Manet refuse toutefois de participer aux expositions impressionnistes et continue à présenter ses œuvres au Salon officiel, cherchant une reconnaissance institutionnelle qu’il n’obtiendra que tardivement.

Dernières années et postérité

Affaibli par la syphilis qu’il avait contractée à Rio de Janeiro, Manet souffre de plus en plus à partir de 1876. À la fin de sa vie, il séjourne à Bellevue pour des cures et peint des toiles de petit format qu’il exécute assis, notamment des natures mortes de fruits et de fleurs, ainsi que des portraits au pastel, technique moins fatigante.

En 1881, il obtient un prix au Salon et est décoré de la Légion d’honneur par son ami Antonin Proust, devenu ministre des Beaux-Arts. La cérémonie a lieu le 1er janvier 1882.

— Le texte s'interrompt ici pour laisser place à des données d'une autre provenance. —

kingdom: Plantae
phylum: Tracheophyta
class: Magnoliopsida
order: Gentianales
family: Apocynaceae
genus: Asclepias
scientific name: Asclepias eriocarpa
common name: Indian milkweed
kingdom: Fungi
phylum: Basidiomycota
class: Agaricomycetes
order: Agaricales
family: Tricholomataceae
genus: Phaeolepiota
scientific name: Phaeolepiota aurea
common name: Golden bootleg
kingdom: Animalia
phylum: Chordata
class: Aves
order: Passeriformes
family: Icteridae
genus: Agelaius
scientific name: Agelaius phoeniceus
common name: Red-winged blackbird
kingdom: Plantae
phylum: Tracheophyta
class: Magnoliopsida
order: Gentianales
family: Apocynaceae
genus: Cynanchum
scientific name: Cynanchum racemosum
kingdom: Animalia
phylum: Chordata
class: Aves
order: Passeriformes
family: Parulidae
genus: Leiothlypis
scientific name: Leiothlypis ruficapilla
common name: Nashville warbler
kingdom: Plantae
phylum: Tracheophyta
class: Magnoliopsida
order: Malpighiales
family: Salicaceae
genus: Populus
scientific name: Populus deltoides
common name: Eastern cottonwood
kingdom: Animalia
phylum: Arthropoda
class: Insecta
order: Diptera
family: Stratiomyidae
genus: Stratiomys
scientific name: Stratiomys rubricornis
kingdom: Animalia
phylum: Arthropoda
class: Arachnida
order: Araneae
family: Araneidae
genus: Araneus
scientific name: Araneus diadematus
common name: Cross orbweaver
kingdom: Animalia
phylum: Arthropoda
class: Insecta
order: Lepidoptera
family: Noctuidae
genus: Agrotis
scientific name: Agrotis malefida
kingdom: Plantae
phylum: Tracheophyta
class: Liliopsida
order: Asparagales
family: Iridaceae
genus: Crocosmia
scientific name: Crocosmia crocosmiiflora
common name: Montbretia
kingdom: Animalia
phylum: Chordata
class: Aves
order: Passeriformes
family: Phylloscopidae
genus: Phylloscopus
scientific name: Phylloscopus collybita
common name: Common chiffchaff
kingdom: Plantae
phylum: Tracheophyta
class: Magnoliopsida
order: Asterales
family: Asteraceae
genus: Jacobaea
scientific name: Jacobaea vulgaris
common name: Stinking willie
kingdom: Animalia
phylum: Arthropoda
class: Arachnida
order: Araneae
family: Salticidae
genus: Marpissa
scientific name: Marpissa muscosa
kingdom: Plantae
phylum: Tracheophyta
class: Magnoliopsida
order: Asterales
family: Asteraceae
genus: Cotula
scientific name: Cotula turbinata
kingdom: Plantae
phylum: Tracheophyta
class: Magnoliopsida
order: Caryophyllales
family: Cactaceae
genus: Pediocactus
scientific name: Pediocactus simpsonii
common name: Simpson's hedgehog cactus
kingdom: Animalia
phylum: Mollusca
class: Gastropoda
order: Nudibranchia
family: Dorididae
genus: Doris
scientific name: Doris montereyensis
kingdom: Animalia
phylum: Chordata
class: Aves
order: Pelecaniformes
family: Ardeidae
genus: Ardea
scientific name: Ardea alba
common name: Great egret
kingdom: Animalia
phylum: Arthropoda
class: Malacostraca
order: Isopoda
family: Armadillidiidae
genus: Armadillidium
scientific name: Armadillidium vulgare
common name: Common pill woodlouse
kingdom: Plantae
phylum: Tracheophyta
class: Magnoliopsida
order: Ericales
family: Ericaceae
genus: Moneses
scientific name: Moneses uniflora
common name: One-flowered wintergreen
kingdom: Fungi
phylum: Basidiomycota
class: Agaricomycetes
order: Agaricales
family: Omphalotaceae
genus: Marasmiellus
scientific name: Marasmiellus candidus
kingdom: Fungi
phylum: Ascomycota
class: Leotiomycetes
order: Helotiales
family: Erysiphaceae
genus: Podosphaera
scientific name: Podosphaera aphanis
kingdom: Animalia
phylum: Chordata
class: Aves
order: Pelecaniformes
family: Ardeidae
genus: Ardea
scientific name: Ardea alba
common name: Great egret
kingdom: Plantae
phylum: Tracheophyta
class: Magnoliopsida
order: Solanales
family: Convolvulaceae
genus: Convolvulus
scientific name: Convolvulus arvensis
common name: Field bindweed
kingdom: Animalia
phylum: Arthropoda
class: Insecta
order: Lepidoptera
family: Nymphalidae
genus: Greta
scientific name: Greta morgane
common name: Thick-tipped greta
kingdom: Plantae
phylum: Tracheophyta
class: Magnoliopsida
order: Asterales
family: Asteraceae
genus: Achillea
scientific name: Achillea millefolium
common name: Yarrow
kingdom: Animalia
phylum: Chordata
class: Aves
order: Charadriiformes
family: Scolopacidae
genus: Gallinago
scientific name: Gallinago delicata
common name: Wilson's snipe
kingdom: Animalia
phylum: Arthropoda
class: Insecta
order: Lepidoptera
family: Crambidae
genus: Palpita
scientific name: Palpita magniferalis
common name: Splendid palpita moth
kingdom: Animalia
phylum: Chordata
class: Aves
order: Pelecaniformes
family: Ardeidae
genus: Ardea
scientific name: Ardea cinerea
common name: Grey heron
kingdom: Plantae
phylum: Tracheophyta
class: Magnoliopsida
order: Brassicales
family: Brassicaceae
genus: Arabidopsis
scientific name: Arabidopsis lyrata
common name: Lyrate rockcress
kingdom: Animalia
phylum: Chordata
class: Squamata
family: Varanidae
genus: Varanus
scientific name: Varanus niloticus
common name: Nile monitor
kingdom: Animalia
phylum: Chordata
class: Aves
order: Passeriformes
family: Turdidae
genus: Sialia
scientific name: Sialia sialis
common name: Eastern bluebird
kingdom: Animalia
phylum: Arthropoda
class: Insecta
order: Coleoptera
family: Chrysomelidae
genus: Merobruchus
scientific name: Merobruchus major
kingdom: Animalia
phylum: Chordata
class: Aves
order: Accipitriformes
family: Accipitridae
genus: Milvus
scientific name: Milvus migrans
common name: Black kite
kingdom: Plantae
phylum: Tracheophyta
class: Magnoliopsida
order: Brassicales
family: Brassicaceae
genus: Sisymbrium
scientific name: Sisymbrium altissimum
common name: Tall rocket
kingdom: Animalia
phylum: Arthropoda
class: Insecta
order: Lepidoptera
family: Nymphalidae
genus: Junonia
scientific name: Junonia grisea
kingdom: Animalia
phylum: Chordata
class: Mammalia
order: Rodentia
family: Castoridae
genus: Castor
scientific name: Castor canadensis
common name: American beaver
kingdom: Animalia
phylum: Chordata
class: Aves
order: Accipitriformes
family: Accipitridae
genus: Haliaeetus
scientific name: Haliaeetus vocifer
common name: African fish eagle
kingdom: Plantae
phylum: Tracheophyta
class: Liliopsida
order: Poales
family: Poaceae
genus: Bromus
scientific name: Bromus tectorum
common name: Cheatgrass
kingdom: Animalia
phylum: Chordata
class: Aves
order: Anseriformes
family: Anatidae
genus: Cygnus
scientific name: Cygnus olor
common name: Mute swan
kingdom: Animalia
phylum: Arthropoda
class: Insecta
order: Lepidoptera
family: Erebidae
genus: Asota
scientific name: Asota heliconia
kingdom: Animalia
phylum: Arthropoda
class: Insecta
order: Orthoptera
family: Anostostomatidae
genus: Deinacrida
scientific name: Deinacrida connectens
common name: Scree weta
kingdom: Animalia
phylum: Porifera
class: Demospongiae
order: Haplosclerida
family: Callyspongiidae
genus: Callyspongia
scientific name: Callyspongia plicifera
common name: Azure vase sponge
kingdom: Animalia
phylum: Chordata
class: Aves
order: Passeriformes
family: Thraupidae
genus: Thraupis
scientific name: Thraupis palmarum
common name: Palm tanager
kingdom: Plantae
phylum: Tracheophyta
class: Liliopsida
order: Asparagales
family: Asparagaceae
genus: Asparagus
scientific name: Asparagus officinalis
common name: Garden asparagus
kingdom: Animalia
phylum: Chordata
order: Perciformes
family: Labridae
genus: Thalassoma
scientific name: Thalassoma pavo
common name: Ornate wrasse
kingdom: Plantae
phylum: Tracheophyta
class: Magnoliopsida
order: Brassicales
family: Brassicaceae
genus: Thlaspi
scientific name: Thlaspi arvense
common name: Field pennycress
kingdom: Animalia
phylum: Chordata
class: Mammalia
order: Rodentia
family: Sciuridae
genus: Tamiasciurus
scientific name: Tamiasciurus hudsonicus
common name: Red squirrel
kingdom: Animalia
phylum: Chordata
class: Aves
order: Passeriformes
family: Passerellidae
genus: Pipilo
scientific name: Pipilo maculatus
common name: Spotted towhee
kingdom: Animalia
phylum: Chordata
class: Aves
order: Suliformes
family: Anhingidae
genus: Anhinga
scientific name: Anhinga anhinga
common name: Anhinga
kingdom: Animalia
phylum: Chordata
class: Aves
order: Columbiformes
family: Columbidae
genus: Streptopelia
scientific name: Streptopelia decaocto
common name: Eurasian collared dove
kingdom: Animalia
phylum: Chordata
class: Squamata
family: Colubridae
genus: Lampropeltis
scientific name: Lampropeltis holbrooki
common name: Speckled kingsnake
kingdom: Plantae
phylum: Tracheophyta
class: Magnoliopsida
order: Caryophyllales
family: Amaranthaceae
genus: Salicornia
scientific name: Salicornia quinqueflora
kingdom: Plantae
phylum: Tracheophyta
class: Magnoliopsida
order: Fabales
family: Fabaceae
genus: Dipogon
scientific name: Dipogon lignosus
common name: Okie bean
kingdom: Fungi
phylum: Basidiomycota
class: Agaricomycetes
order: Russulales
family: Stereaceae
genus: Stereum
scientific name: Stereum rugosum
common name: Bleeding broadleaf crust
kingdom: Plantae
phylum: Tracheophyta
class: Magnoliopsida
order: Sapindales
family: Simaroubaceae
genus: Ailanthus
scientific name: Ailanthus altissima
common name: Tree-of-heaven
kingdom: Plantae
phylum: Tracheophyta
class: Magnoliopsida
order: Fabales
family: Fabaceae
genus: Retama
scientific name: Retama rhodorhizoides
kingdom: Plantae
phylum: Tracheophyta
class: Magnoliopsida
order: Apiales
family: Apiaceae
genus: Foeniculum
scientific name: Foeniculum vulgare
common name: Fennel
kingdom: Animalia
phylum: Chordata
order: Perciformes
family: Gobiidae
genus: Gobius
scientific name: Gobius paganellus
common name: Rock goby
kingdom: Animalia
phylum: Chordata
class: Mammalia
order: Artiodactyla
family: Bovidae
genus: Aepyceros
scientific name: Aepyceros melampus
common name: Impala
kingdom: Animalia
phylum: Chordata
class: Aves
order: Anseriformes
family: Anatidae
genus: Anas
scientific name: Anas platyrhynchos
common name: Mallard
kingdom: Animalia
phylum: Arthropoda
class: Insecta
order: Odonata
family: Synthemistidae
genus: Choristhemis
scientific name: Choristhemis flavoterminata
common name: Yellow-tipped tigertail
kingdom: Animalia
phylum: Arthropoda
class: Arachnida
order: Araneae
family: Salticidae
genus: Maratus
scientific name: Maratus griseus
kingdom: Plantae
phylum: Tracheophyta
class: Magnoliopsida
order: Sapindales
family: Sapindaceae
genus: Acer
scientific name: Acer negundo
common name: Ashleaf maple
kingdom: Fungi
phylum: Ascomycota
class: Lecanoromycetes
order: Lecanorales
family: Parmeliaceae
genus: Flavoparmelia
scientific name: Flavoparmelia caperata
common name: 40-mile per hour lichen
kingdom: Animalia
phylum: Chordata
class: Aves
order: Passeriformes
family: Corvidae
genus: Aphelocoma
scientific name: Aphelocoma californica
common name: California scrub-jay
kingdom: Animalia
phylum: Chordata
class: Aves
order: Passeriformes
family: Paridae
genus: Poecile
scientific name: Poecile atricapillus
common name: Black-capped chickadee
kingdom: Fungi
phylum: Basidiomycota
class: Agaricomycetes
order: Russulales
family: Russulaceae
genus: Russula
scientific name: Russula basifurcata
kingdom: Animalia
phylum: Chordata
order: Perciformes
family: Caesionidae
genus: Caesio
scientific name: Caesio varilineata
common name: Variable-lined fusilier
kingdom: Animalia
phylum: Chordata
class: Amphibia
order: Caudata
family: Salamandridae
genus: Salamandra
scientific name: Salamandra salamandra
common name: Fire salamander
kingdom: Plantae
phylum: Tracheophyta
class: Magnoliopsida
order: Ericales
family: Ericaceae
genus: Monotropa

Manet meurt le 30 avril 1883 à l’âge de 51 ans, des suites d’une ataxie locomotrice et d’une gangrène qui avait nécessité l’amputation de son pied gauche. Il est inhumé au cimetière de Passy à Paris, où une épitaphe gravée par Félix Bracquemond en 1890, « Manet et manebit » (« Il demeure et demeurera »), résume le sentiment général du monde des arts après sa disparition.

Le maître laisse plus de 400 toiles et d’innombrables pastels, esquisses et aquarelles qui constituent un œuvre pictural majeur à l’influence considérable. Décrié, insulté, ridiculisé de son vivant, Manet est aujourd’hui reconnu internationalement comme l’un des plus importants précurseurs de la peinture moderne. Ses tableaux majeurs sont visibles dans les plus grands musées du monde.

C’est en 1907, soit 44 ans après sa création, qu’Olympia, initialement refusée, entre au musée du Louvre (aujourd’hui conservée au musée d’Orsay), consacrant enfin le génie d’un artiste qui, selon Degas, était « plus grand que nous ne pensions ».

L’héritage de Manet

Ni impressionniste, ni réaliste au sens strict, Manet occupe une place unique dans l’histoire de l’art. Ses innovations formelles et thématiques ont ouvert la voie à la modernité picturale. Par sa remise en question des conventions académiques, sa volonté de peindre la vie contemporaine, et son exploration de nouvelles possibilités techniques, il a transformé profondément l’art de son temps.

Sa célèbre maxime « Il faut être de son temps » résume parfaitement sa démarche : saisir l’essence de la vie moderne avec franchise et originalité, sans se soucier des conventions établies. Cette approche audacieuse lui a valu l’incompréhension de ses contemporains mais a posé les fondements d’une révolution artistique dont nous sommes encore les héritiers.

L’œuvre de Manet pose des questions fondamentales sur la nature de la représentation picturale, le rôle de l’artiste dans la société et le rapport entre tradition et innovation. Elle incarne le moment charnière où la peinture moderne s’affranchit définitivement des codes académiques pour explorer de nouvelles voies d’expression, tout en maintenant un dialogue fécond avec les maîtres du passé.